Am I the issue? FWIW, mostly I hate murders, thieves, perjurers and rapists, especially child rapists. Group think is not necessarily bad. Group non think probably is, with or without the group.

Just to clarify the statement you are addressing. I wrote Taney treated it like an inalienable right (with respect to Congress}. As I recall the reasoning in its simplest form was something like - the citizen slave owner had just as much right to bring his property into territories and the non slave owning citizen. Do you think it is unreasonable to infer that he is saying - the slave owner can't be alienated or separated from his right to possess slaves just because he is moving to a territory? An unalienable right is one from which the citizen cannot be alienated. By contrast, a State could alienate one of its citizens from the right to own a slave or pretty much any other rights, antebellum.
1)Even law students only read edited landmark cases that talk about the legally relevant points. Dred Scott is not a relevant case, the law in it is not relevant so therefore very few legal scholars are going to have reason to read it unless making some sort of unflattering comparison.

2)Context is everything. I see this movement where people are distrusting established things and concepts for the sake of distrusting them, because there used to the general narrative being false.
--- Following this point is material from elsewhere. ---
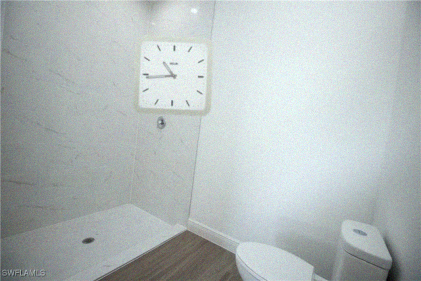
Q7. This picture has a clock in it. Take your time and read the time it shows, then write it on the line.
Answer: 10:44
We have an underlying bias for discovering truth or figuring out things are different no matter how obvious they might seem.

3)He brought up the Property Clause but it sickens me to even entertain this for the purpose of rebuttal but other types of property can be banned in one state and not another, and a person's moving to a state where said practice is illegal and even then there's the whole "due process", "just compensation issues" and the fact in pro slave states under state law you know humans might be treated as humans not as chattels(part of what made this case so disgusting is it made free Africans in states that deemed them citizens not citizens based on racial inferiority, something that no matter how you interpret it was not something that the Founders intended even if many of them and the Constitution was "pro slavery"(and it isn't, it specifically ignores the issue). This case made no sense no matter what years twisted social lens, legal precedents etc you view it through. Congress didn't have to admit a new state, the reason Missouri and it's successors were admitted in the first place was because under the infrastructure of the Missouri Compromise, it maintained the balance of power in Congress and states were willing to vote for it and wouldn't have if the Compromise wasn't in place.
 
Jun 2017
2,388
Connecticut
It is also possible the court would say this isn't a rebellion. Fear of the jury saying that is exactly what Jefferson Davis wasn't put on trial.
The Union went with a "if the crime wasn't legal and you aren't able to do it, it never actually happened" sort of logic even when maintaining secession was illegal, can see the Chase court seeing recognizing Davis's role as recognizing the existence of the CSA, rather than just another former US Senator who left the Union. Lincoln was in the process of ignoring Habeus, and this probably didn't make the Courts a fan so who knows but I'm very skeptical SCOTUS would rule on that.